EXERCISE INSTRUCTIONS:
This exercise calls for a copy of every line in the listing below that carries the word "Table".

DATA PROVIDED:
▼
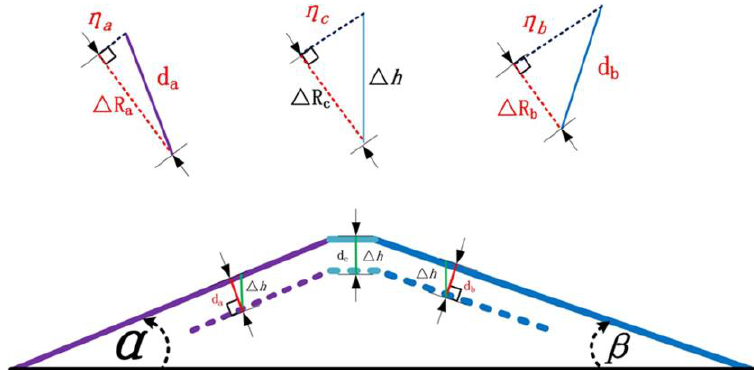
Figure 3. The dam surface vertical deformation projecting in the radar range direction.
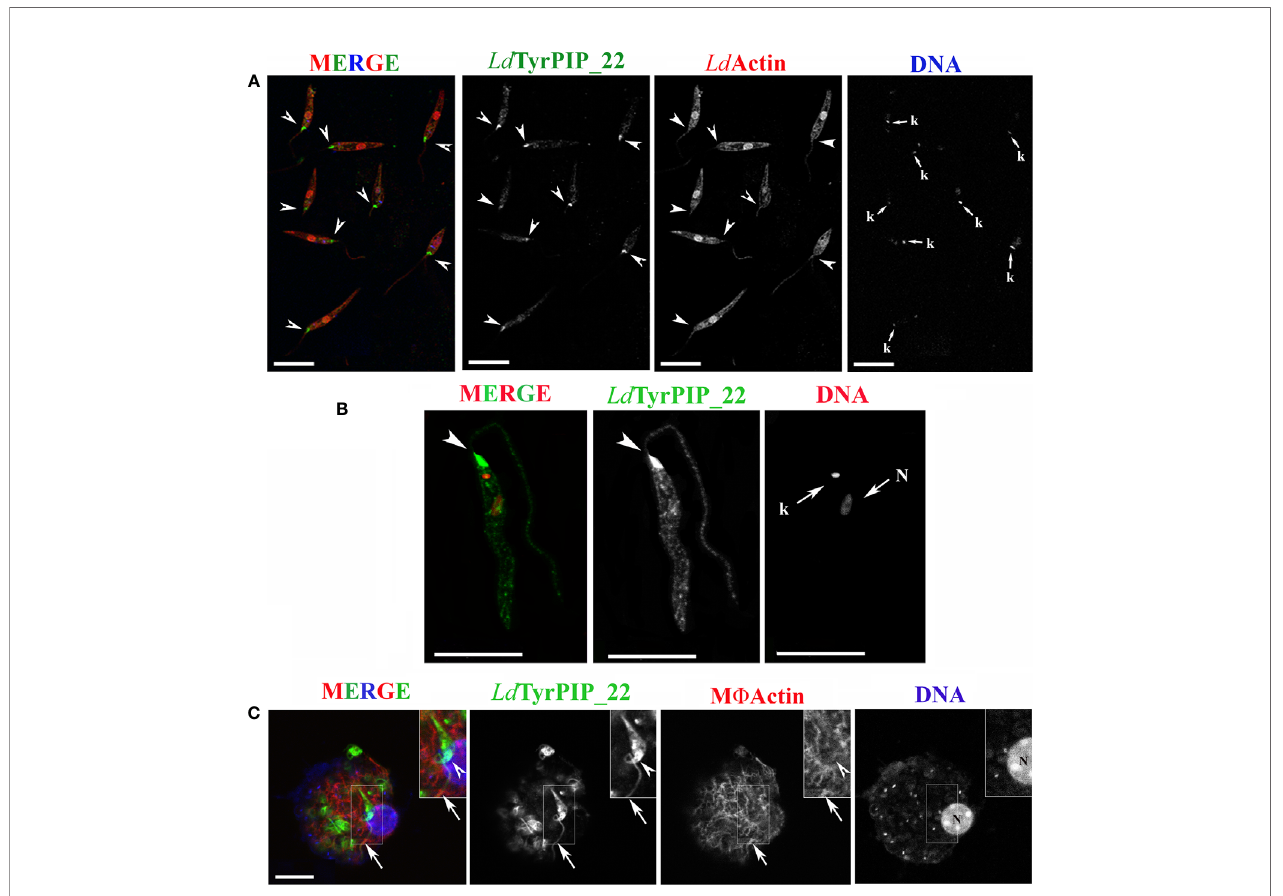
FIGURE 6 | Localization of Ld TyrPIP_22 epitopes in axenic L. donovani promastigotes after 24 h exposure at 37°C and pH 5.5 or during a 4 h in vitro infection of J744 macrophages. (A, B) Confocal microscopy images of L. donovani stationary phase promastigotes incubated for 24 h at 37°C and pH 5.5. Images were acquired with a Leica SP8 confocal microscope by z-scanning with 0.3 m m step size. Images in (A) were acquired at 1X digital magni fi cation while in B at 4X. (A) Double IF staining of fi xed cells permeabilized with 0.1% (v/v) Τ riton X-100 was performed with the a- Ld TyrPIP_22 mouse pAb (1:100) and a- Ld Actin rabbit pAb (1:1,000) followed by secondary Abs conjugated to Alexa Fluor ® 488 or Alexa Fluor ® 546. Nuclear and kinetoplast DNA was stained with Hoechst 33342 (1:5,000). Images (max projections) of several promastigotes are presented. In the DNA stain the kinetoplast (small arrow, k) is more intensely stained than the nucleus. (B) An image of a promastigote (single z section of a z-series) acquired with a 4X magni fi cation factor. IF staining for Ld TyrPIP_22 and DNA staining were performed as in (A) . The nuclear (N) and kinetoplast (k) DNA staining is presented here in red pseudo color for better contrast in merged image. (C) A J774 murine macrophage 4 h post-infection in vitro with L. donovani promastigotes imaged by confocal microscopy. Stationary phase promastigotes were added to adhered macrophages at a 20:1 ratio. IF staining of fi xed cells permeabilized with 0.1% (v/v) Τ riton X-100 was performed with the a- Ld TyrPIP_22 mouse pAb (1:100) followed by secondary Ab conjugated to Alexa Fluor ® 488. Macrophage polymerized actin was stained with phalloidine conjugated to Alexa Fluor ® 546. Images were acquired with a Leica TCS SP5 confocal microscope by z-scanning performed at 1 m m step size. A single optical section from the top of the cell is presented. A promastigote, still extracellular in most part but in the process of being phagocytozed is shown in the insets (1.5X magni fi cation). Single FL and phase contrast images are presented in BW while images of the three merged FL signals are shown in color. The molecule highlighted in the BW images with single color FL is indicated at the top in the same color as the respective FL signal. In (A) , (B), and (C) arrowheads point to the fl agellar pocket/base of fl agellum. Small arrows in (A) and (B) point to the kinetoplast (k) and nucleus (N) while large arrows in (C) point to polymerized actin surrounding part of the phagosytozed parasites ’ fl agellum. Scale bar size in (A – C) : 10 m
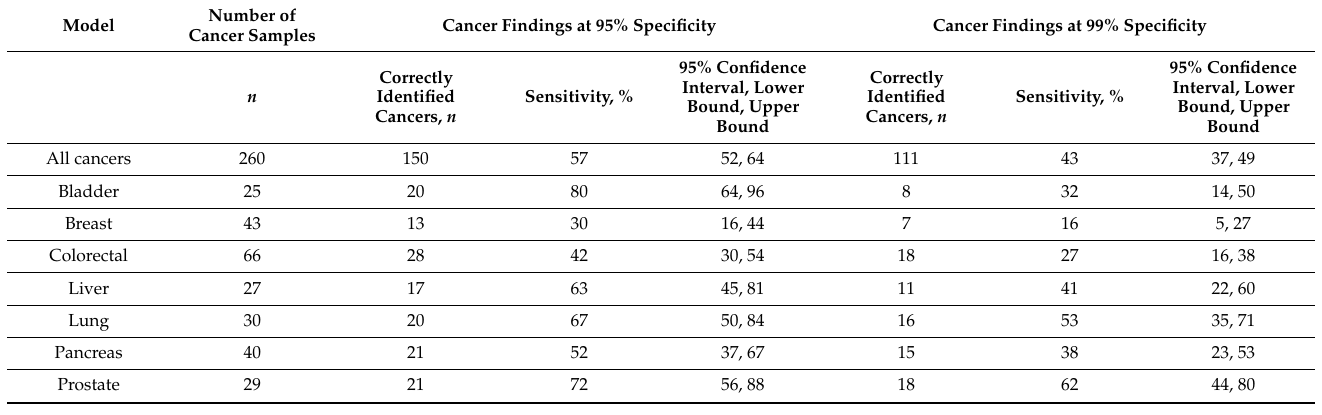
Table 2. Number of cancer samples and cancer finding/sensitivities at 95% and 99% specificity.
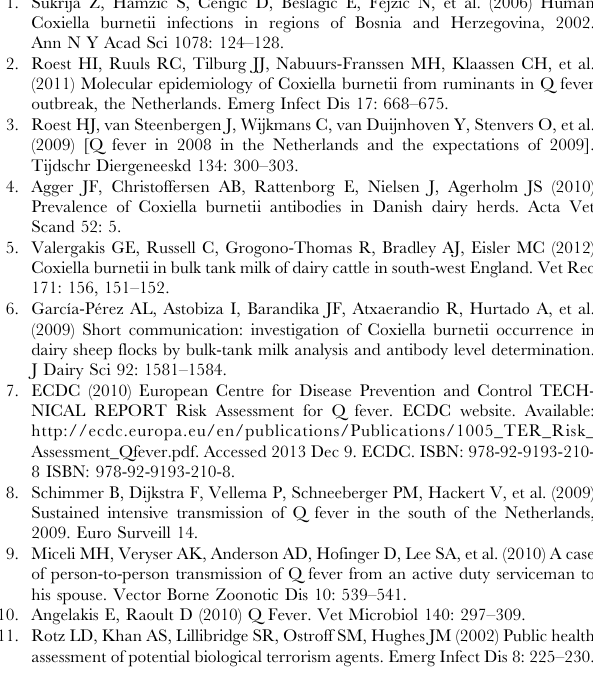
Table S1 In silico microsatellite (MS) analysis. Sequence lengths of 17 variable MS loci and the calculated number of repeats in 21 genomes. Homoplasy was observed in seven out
▲
RESPONSE BELOW:
Table 2. Number of cancer samples and cancer finding/sensitivities at 95% and 99% specificity.
Table S1 In silico microsatellite (MS) analysis. Sequence lengths of 17 variable MS loci and the calculated number of repeats in 21 genomes. Homoplasy was observed in seven out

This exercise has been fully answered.